=== Extrait fourni ===
· · · · ·

Carte blanche
En temps de famine, la vie des filles a moins de valeur (carte blanche)
Une crise alimentaire mondiale menace la vie de millions de filles, affirme Sven Coppens, directeur régional pour l’Afrique de l’Ouest et de l’Afrique centrale chez Plan International. Ce désastre à l’ampleur grandissante reste largement ignoré, noyé dans le reste de l’actualité, alors que son impact sur les filles se fait sentir chaque jour davantage. Une fois de plus, l’attention portée à l’inégalité de genre passe au second plan en temps de crise
C’est une vérité qui dérange : les femmes et les filles sont les plus durement touchées par l’insécurité alimentaire et la famine. En raison des normes sociales dominantes qui accordent plus de valeur aux garçons qu’aux filles, les filles sont généralement les dernières à manger lorsque la nourriture vient à manquer, et, de facto, ce sont elles qui mangent le moins. Une réalité déjà abordée par ONU Femmes en 2015.

· · · · ·

=== Données fournies ===

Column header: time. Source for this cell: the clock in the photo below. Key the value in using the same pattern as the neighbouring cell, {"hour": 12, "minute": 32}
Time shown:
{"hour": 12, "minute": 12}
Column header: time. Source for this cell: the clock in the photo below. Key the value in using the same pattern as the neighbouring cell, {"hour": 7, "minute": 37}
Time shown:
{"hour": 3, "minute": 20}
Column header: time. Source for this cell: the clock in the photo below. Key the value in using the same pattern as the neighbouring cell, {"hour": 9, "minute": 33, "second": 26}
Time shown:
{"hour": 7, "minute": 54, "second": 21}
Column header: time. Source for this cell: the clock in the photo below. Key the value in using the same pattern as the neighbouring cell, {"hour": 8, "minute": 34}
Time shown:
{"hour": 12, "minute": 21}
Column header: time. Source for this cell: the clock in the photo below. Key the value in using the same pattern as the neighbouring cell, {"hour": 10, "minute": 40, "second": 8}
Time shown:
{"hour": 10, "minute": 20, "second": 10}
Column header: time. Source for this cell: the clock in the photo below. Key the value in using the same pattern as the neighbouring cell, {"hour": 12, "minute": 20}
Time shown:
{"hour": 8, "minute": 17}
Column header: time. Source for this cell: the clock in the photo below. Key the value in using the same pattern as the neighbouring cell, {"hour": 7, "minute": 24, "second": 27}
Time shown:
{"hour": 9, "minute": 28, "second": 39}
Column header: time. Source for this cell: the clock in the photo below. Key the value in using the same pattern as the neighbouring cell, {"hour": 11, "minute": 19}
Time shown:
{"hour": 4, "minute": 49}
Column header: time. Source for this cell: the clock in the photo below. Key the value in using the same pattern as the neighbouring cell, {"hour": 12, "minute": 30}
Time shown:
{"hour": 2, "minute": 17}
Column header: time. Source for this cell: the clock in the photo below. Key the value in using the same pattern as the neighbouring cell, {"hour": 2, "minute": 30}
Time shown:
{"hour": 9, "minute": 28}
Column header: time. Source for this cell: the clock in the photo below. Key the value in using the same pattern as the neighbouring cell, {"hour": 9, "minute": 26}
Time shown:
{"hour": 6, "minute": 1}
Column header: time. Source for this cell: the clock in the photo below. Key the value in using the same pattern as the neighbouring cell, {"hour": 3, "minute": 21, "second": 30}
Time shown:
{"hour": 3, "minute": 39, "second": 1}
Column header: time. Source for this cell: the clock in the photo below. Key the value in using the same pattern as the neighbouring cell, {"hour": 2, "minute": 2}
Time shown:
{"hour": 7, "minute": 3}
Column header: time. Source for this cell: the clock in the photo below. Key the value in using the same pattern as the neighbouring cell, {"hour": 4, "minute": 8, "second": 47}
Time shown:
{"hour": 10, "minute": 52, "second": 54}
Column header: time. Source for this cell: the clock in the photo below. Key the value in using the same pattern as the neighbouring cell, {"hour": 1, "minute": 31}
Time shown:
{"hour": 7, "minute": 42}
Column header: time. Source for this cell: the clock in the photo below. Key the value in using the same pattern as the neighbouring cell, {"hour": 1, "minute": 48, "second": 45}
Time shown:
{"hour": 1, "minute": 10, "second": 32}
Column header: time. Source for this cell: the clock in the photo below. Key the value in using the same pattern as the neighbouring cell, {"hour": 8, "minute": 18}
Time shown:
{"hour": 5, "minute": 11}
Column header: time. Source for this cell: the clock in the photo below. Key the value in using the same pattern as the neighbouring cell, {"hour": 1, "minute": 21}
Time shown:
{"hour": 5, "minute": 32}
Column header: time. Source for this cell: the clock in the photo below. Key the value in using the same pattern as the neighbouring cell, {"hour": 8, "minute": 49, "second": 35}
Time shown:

· · · · ·

=== Tâches demandées ===
1. Répondez aux questions suivantes d'après l'extrait :
(a) Quel poste Sven Coppens occupe-t-il chez Plan International ?
(b) Qui sont les plus durement touchées par l'insécurité alimentaire et la famine ?
(c) En quelle année ONU Femmes a-t-elle déjà abordé cette réalité ?
2. Recopiez le passage de l'extrait qui commence à « Une crise alimentaire » et se termine à « Femmes en 2015. ».

=== Réponses rédigées ===
1.
(a) Il est directeur régional pour l'Afrique de l'Ouest et de l'Afrique centrale.
(b) Les femmes et les filles.
(c) En 2015.

2.
Une crise alimentaire mondiale menace la vie de millions de filles, affirme Sven Coppens, directeur régional pour l’Afrique de l’Ouest et de l’Afrique centrale chez Plan International. Ce désastre à l’ampleur grandissante reste largement ignoré, noyé dans le reste de l’actualité, alors que son impact sur les filles se fait sentir chaque jour davantage. Une fois de plus, l’attention portée à l’inégalité de genre passe au second plan en temps de crise
C’est une vérité qui dérange : les femmes et les filles sont les plus durement touchées par l’insécurité alimentaire et la famine. En raison des normes sociales dominantes qui accordent plus de valeur aux garçons qu’aux filles, les filles sont généralement les dernières à manger lorsque la nourriture vient à manquer, et, de facto, ce sont elles qui mangent le moins. Une réalité déjà abordée par ONU Femmes en 2015.